But as director Ian Brown concedes in the programme notes for this new production it is permissible to struggle a little bit, even if you have no choice but to experience it at some point in your theatregoing life. "Whatever you think of it, whether you like it or whether you don't, it's there, and it has to be negotiated," he says.

Tim Pigott-Smith's aged king not only fulfils a lifelong personal ambition to play the role but provides a fine guide to steer the fainthearted through this, perhaps, the most hallowed of Shakespeare's tragedies.

He is avuncular, needy, vengeful, raging and ultimately lost to confusion, hitting each mark near perfectly during the long descent into madness and doom.

But his is not the only remarkable performance. James Garnon is outstanding as the cunning bastard Edmund, evoking a Blairish everyman charisma – funny and chilling by turns. Sam Crane is admirably over-the-top as his legitimate brother Edgar while Tim Frances plays the loyal thug Kent with brooding menace and energy.

The narrow, sloping set of the opening spins to create a blacked-out tempest scene during which Pigott-Smith, perched aloft, excels.

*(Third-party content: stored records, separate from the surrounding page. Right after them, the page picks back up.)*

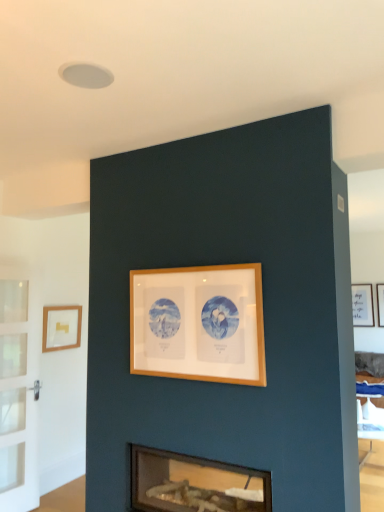
Question: From a real-world perspective, relative to matte gold picture frame at left, which appears as the 2th picture frame when viewed from the back, is white matte picture frame at upper right, the 1th picture frame when ordered from back to front, vertically above or below?

Choices:
 (A) below
 (B) above

Answer: (B)

Question: Considering the positions of point (352, 292) and point (79, 310), is point (352, 292) closer or farther from the camera than point (79, 310)?

Choices:
 (A) closer
 (B) farther

Answer: (A)

Question: Estimate the real-world distances between objects in this image. Which object is closer to the matte glass fireplace at lower center?

Choices:
 (A) white matte picture frame at upper right, which is counted as the 3th picture frame, starting from the left
 (B) wooden frame at center, the 2th picture frame viewed from the right
 (C) matte gold picture frame at left, the second picture frame from the front
 (D) clear glass door at left

Answer: (B)

Question: Which of these objects is positioned farthest from the wooden frame at center, the 2th picture frame viewed from the right?

Choices:
 (A) matte gold picture frame at left, which is the 1th picture frame from left to right
 (B) matte glass fireplace at lower center
 (C) clear glass door at left
 (D) white matte picture frame at upper right, acting as the 1th picture frame starting from the right

Answer: (A)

You can almost see the driving rain stinging his eyes, wetting his beard and soaking his frail body amid ear-splitting thunder and lightning.

However, the real tour de force comes in the opening of the second half with the sadistic blinding of Gloucester.

It is a disturbing scene demonstrating that no matter what the wealth and title of the perpetrator, the horror of violence viewed up close and personal is truly sickening.

Lear's deceitful daughter Regan, played by Hedydd Dylan exudes a sexual pleasure in the humiliation and mutilation of the old man with her husband Cornwall. Neve McIntosh is equally malevolent as her sister Goneril.

The looming sense of corruption and impending decay is meant to chime with the spirit of our times although it is hard to think of a period when it might not have been relevant.

This is a production skilfully realised in primary colours by Ian Brown and a consummate cast.